- Opening Delimiter -

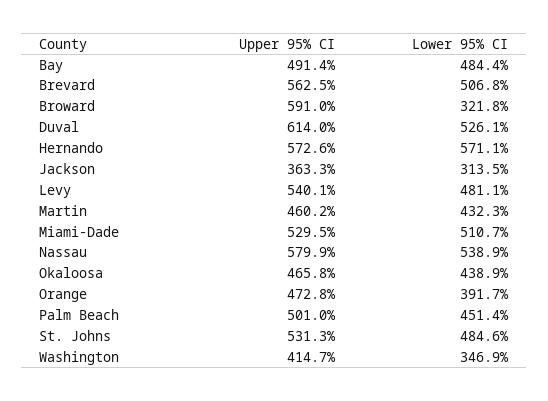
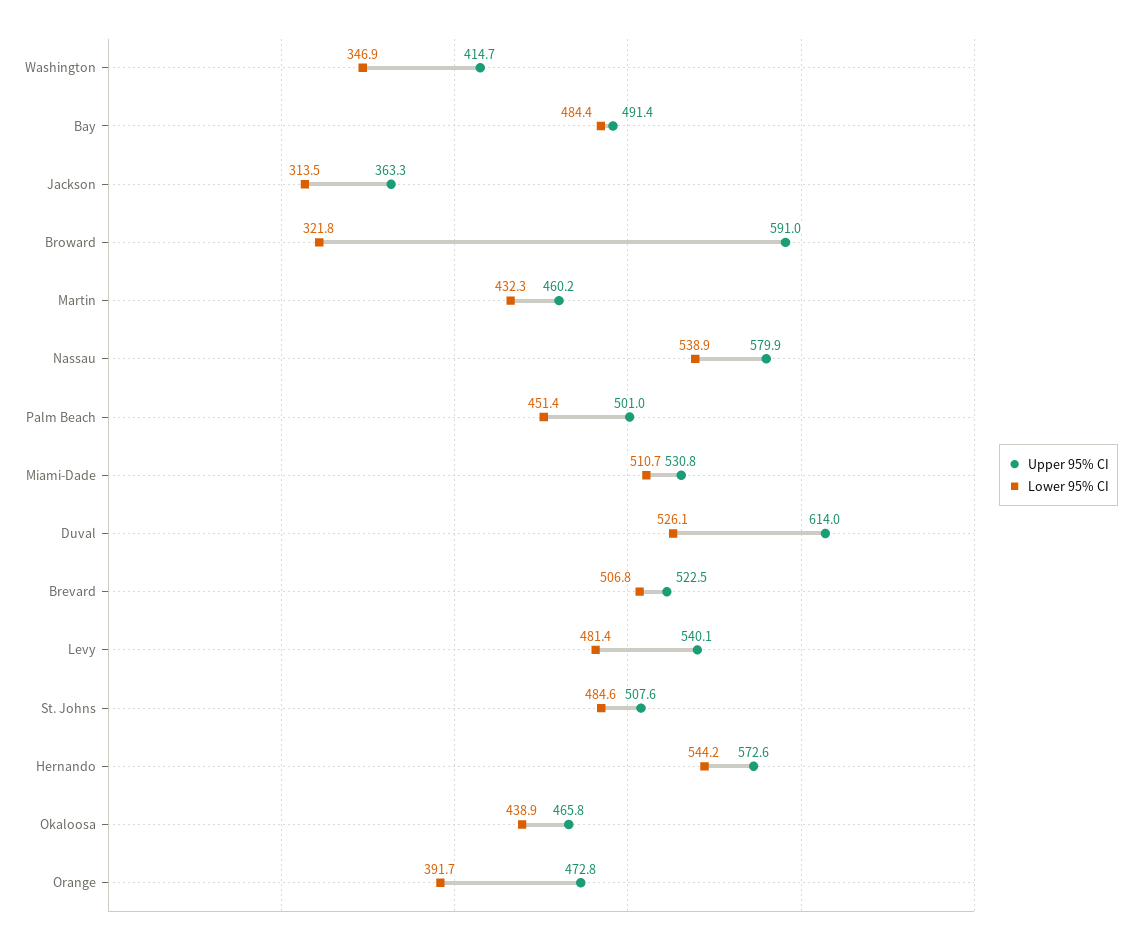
Upper 95% CI, Brevard: 562.5 -> 522.5
Lower 95% CI, Hernando: 571.1 -> 544.2
Lower 95% CI, Levy: 481.1 -> 481.4
Upper 95% CI, Miami-Dade: 529.5 -> 530.8
Upper 95% CI, St. Johns: 531.3 -> 507.6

- Closing Delimiter -

### Instructions to follow
Lines containing the word "Lower" must be found in the data above and copied.

### Answer box
Lower 95% CI, Hernando: 571.1 -> 544.2
Lower 95% CI, Levy: 481.1 -> 481.4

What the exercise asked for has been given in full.